A reunião estava marcada para às oito da noite. Miranda estava no restaurante pelas sete, ajudando os empregados a deixar a mesa e o local perfeitamente em ordem. Ela apreciava fazer esse tipo de atividade. O assessor do pai, um homem alto, com cabelos e bigode brancos chamado Júlio, também estava lá, escrevendo em um tablet com uma caneta.

—Está muito frio aqui, Júlio. –Miranda reclamou, apontando para um dos aparelhos de ar condicionado. –Diminua o ar, por favor.

—Sim senhora. –Ele disse com um pequeno sorriso. –Vinte e quatro graus está bom?

—Que tal vinte e cinco? –Ela sugeriu e Júlio balançou a cabeça positivamente.

—Parece razoável.

Miranda se sentou em uma das cadeiras arrumadas em volta de uma mesa comprida. A toalha que cobria a mesa era branca, com uma preta por cima. Cada prato estava milimetricamente colocado em frente a uma das diversas cadeiras. –Ei, Júlio. –Ela chamou.

—Diga?

—Você sabe com quem meu pai quer me casar?

Júlio franziu a testa. Miranda suspeitava que ele reprovasse a decisão do pai de Miranda de querer casá-la com essa idade. Júlio desaprovava várias coisas a respeito da educação e vida da garota, mas não costumava falar disso com ela, pois não queria perder o emprego. –Sei que ele estava conversando com alguns sócios sobre essa possibilidade.

—Alguns sócios tipo quem? Você sabe?

—Sei, mas você sabe que eu não posso lhe contar.

Miranda fez um bico. –Espero que ele não ache ninguém.

—Você sabe que ele é persistente.

—Ele podia esperar até eu completar dezoito anos.
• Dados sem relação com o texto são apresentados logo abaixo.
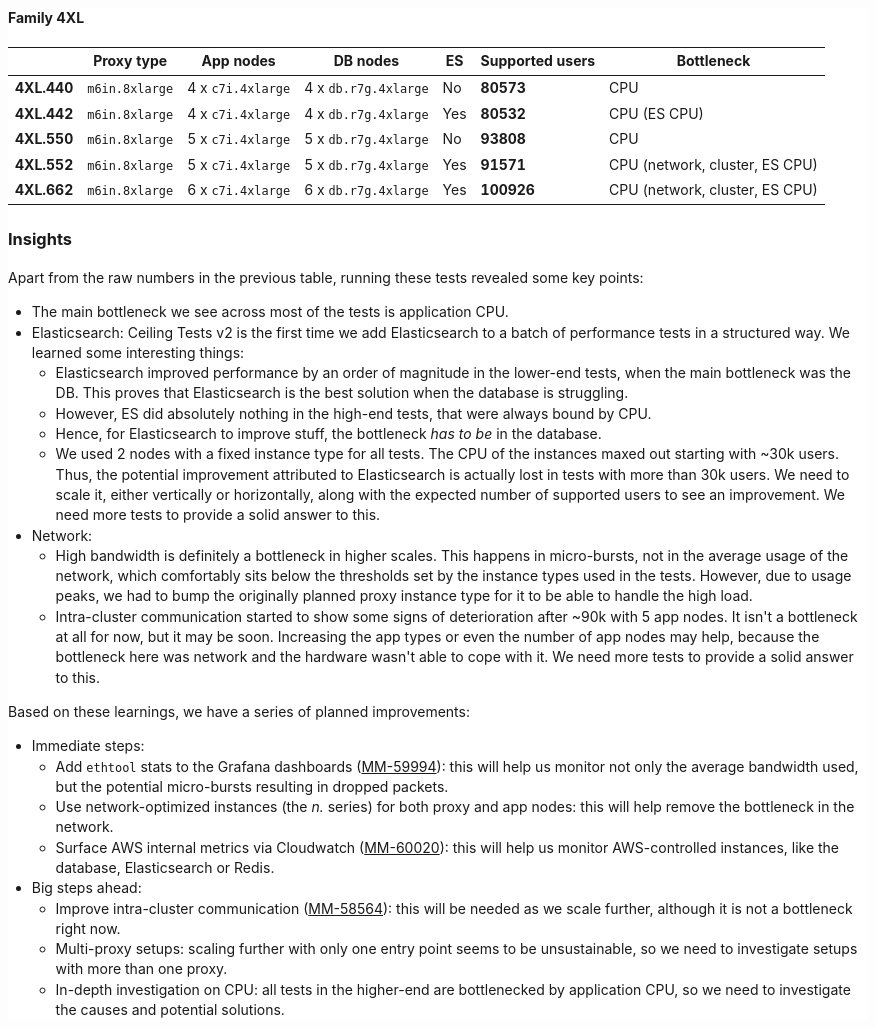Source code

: #### Family 4XL

|             | **Proxy type** | **App nodes**     | **DB nodes**         | **ES** | **Supported users** | **Bottleneck**                 |
|-------------|----------------|-------------------|----------------------|--------|---------------------|--------------------------------|
| **4XL.440** | `m6in.8xlarge` | 4 x `c7i.4xlarge` | 4 x `db.r7g.4xlarge` | No     | **80573**           | CPU                            |
| **4XL.442** | `m6in.8xlarge` | 4 x `c7i.4xlarge` | 4 x `db.r7g.4xlarge` | Yes    | **80532**           | CPU (ES CPU)                   |
| **4XL.550** | `m6in.8xlarge` | 5 x `c7i.4xlarge` | 5 x `db.r7g.4xlarge` | No     | **93808**           | CPU                            |
| **4XL.552** | `m6in.8xlarge` | 5 x `c7i.4xlarge` | 5 x `db.r7g.4xlarge` | Yes    | **91571**           | CPU (network, cluster, ES CPU) |
| **4XL.662** | `m6in.8xlarge` | 6 x `c7i.4xlarge` | 6 x `db.r7g.4xlarge` | Yes    | **100926**          | CPU (network, cluster, ES CPU) |


### Insights

Apart from the raw numbers in the previous table, running these tests revealed some key points:

- The main bottleneck we see across most of the tests is application CPU.
- Elasticsearch: Ceiling Tests v2 is the first time we add Elasticsearch to a batch of performance tests in a structured way. We learned some interesting things:
  - Elasticsearch improved performance by an order of magnitude in the lower-end tests, when the main bottleneck was the DB. This proves that Elasticsearch is the best solution when the database is struggling.
  - However, ES did absolutely nothing in the high-end tests, that were always bound by CPU.
  - Hence, for Elasticsearch to improve stuff, the bottleneck *has to be* in the database.
  - We used 2 nodes with a fixed instance type for all tests. The CPU of the instances maxed out starting with ~30k users. Thus, the potential improvement attributed to Elasticsearch is actually lost in tests with more than 30k users. We need to scale it, either vertically or horizontally, along with the expected number of supported users to see an improvement. We need more tests to provide a solid answer to this.
- Network:
  - High bandwidth is definitely a bottleneck in higher scales. This happens in micro-bursts, not in the average usage of the network, which comfortably sits below the thresholds set by the instance types used in the tests. However, due to usage peaks, we had to bump the originally planned proxy instance type for it to be able to handle the high load.
  - Intra-cluster communication started to show some signs of deterioration after ~90k with 5 app nodes. It isn't a bottleneck at all for now, but it may be soon. Increasing the app types or even the number of app nodes may help, because the bottleneck here was network and the hardware wasn't able to cope with it. We need more tests to provide a solid answer to this.

Based on these learnings, we have a series of planned improvements:

- Immediate steps:
  - Add `ethtool` stats to the Grafana dashboards ([MM-59994](https://mattermost.atlassian.net/browse/MM-59994)): this will help us monitor not only the average bandwidth used, but the potential micro-bursts resulting in dropped packets.
  - Use network-optimized instances (the *n.* series) for both proxy and app nodes: this will help remove the bottleneck in the network.
  - Surface AWS internal metrics via Cloudwatch ([MM-60020](https://mattermost.atlassian.net/browse/MM-60020)): this will help us monitor AWS-controlled instances, like the database, Elasticsearch or Redis.
- Big steps ahead:
  - Improve intra-cluster communication ([MM-58564](https://mattermost.atlassian.net/browse/MM-58564)): this will be needed as we scale further, although it is not a bottleneck right now.
  - Multi-proxy setups: scaling further with only one entry point seems to be unsustainable, so we need to investigate setups with more than one proxy.
  - In-depth investigation on CPU: all tests in the higher-end are bottlenecked by application CPU, so we need to investigate the causes and potential solutions.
Ou eu me apaixonar por alguém de verdade.

Júlio passou a mão pelo bigode bem aparado. –Tente convencê-lo disso então.

—Como se ele escutasse alguma coisa que eu digo. Só posso torcer para ele escolher um bom marido.

—Qual é a sua definição de ‘um bom marido’?

—Não sei também.

—Alguém como Daniel?

—Acho que não. Daniel tem 18 anos, e ele age como um garoto de 18 anos de fato. Não é uma idade para casar.

—Bem, todos os candidatos, se posso chamá-los assim, estão nessa faixa etária.

—Então teria que ser alguém de 18 anos, mas que age como alguém mais velho.

—Como Victor?

Miranda não percebeu que estava descrevendo Victor. Victor tinha 18 anos como Daniel, mas era responsável como um adulto. Agia como um adulto e trabalhava como um. Mesmo assim, não achava que queria se casar com ele. –Não sei. Somos amigos.

—Não seria melhor se casar com um amigo do que com um desconhecido? –Júlio perguntou, chegando perto de um ponto da mesa para arrumar um garfo fora do lugar.

—Acho que sim. Mas Victor não iria querer se casar comigo.

—E por que não?

—Porque somos amigos. –Miranda disse, olhando para o teto.

Ela não queria mais falar sobre casamentos e garotos. Tudo o que queria no momento era sair para dar uma volta.